┏━━
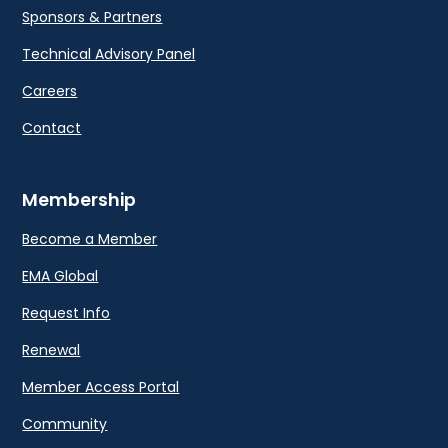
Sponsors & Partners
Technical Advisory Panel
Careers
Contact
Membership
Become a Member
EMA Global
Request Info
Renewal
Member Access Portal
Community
┗━━
┏━━
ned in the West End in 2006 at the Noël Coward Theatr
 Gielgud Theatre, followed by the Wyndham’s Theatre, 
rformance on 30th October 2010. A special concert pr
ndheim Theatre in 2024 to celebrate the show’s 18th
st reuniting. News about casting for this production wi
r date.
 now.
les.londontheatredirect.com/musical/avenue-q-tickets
┗━━
## Task directions
The lines to extract from the data above begin with the line containing "ned in the West" and end with the line containing "les.londontheatredirect.com/musical/avenue-q-tickets". Extract them exactly, including both.

## Output below
ned in the West End in 2006 at the Noël Coward Theatr
 Gielgud Theatre, followed by the Wyndham’s Theatre, 
rformance on 30th October 2010. A special concert pr
ndheim Theatre in 2024 to celebrate the show’s 18th
st reuniting. News about casting for this production wi
r date.
 now.
les.londontheatredirect.com/musical/avenue-q-tickets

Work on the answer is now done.